Happily, it’s so much more than a handful of stereotypes. Just as the South’s population is an ever-expanding blending of many different ethnic heritages, its cooking is a blending of many different things that have been adopted, adapted, borrowed, and out-right stolen. There are even elements in it that we don’t normally think of as “Southern” per se, except for the oblique role they play in the bigger picture.
Take, for example, guacamole.
A reader once took me to task for sharing a recipe for a guacamole I’d whipped up for lunch, saying that “guacamole” was a name for a specific, codified thing (like Pesto alla Genovese) and I should’ve called the thing I’d made something else, since (a) I wasn’t Latin-American and (b) hadn’t presented a “pure” rendition. The sharp, ill-concealed (and bordering on ill-mannered) inference was “you’re a Southerner: what do you know about guacamole?”
Well, excuse me.
I don’t pretend to be an expert in Latin-American cookery, but it turned out that what I knew was a little more than my reader. The word “guacamole” is not, in fact, a name for a narrowly codified dish. It literally means “avocado sauce,” and Latin-American cooking authority Sandra Gutierrez rightly points out that avocado sauces can be found in many of the different cuisines of Mexico as well as those throughout Latin-America. And, yes, those sauces do vary from country to country and even from place to place within those countries.

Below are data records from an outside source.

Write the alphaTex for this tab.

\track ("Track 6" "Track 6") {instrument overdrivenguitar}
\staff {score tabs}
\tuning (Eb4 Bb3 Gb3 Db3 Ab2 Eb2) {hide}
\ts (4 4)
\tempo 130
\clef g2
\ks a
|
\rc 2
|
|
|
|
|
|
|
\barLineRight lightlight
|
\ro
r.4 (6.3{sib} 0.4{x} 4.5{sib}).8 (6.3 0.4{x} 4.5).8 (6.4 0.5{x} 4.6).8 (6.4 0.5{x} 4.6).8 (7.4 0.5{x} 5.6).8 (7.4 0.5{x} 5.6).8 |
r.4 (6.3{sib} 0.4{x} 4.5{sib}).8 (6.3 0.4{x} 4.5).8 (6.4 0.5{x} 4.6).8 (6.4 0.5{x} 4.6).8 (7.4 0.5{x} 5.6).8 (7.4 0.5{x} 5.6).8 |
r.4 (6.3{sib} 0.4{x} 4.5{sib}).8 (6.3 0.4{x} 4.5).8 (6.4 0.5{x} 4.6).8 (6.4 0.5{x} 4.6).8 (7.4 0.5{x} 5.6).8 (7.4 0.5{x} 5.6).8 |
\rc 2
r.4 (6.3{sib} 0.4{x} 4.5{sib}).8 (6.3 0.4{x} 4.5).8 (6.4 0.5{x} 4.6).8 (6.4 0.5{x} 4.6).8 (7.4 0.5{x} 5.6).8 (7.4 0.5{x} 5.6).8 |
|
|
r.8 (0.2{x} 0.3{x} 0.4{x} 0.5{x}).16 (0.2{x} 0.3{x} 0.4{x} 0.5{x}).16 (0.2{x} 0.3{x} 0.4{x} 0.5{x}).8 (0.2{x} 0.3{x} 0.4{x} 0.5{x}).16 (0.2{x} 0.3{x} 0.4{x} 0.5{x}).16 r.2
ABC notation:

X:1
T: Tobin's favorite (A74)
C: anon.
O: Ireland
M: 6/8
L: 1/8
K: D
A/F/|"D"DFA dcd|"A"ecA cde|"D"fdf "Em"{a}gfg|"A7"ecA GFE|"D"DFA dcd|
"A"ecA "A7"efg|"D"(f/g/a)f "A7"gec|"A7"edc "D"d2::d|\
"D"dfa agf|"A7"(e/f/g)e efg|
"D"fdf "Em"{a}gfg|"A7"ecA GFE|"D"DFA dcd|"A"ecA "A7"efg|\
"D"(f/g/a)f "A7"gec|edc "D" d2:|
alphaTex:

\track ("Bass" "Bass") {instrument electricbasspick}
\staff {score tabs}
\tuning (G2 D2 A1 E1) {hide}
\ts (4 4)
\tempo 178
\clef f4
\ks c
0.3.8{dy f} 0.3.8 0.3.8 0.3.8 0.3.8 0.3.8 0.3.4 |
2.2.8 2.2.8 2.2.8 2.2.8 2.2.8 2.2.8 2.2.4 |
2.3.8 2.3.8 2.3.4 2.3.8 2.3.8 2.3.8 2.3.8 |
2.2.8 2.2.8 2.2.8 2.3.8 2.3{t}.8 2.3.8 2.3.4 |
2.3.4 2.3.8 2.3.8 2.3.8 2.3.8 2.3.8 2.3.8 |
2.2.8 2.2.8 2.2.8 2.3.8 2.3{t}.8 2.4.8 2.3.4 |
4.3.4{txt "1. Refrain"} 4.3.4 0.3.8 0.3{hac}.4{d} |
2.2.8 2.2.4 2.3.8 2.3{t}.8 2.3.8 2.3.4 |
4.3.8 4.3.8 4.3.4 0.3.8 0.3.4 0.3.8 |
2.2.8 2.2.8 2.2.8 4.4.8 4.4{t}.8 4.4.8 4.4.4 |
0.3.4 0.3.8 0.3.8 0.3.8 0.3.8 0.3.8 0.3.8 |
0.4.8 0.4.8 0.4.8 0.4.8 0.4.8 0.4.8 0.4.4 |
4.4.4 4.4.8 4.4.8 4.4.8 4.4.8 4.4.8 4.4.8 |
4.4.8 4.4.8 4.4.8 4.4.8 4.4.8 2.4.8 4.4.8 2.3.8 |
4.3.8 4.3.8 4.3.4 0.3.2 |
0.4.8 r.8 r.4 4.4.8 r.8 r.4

As for what a quintessentially Latin-American sauce has to do with Southerners, simply this: it migrated up into the South a long time ago, and has actually been turning up on our tables for at least ninety years and probably a lot longer.
Henrietta Stanley Dull included what amounted to guacamole salad in her iconic 1928 cookbook, Southern Cooking. Called Avocado Salad No. 2 (page 123), it consisted of lettuce and sliced tomatoes topped with mashed avocado that was seasoned with salt, pepper, and lemon juice (in short, guacamole), and rolled into little balls coated with minced green pepper.
Recipes specifically going by the name were turning up in Texas cookbooks and newspapers at least by the 1940s. But dates aren’t nearly as interesting as the fact that the recipes had been fully adapted to regional palates. Mrs. Dull finished her salad with a dollop of mayonnaise in the middle, and one guacamole recipe unabashedly called for mixing mayonnaise right in with the avocado “to make it creamy.” Another, credited to someone named Otis Farnsworth (who, I’m guessing, was probably not of Latin-American heritage) contained softened cream cheese. In short, guacamole in the South had taken on a distinct Southern drawl.
All this came to mind because there were two perfectly ripe avocadoes sitting in a bowl of lemons and limes, a bundle of bright, fresh scallions in the vegetable bin, and a pot of oregano on the back steps that was in dire need of a trim. I don’t presume to say the finished product when those things were all brought together was “Southern” just because a Southern cook had made it, but I am saying that we shouldn’t confine ourselves—or our cooking—in narrow little boxes.
Guacamole with Scallions and Oregano
Makes about 1½-2 cups
2 ripe Haas avocadoes
1-2 limes, softened by rolling on the counter, cut in half
½ medium clove garlic
2 teaspoons minced fresh oregano
2 small scallions, washed, trimmed, and thinly sliced
1. With a ceramic knife, if you have one, halve the avocadoes, pop out the pits (not with the knife if it’s ceramic), and peel them. Cut them into small chunks and put them in a sturdy ceramic or glass mixing bowl. Squeeze the juice from half a lime over them and mash them, preferably with a silver fork (this will slow down the oxidation that turns them brown). Taste and mix in more lime juice to suit your taste.
2. Peel and roughly chop the garlic, sprinkle it with salt, and rub it to a paste with the flat side and edge of a metal knife blade. Mix it into the avocado along with a small pinch of salt, a few shots of hot sauce, and a teaspoon of oregano. Mix well, taste, and adjust the salt, hot sauce, and lime juice.
3. Set aside a spoonful of the sliced scallion greens and fold the remaining scallions into the guacamole. Scoop it into a small serving bowl and top it with the remaining oregano and reserved scallion greens. Serve it with tortilla chips, corn chips, or, if you want to really go Deep South, saltine crackers.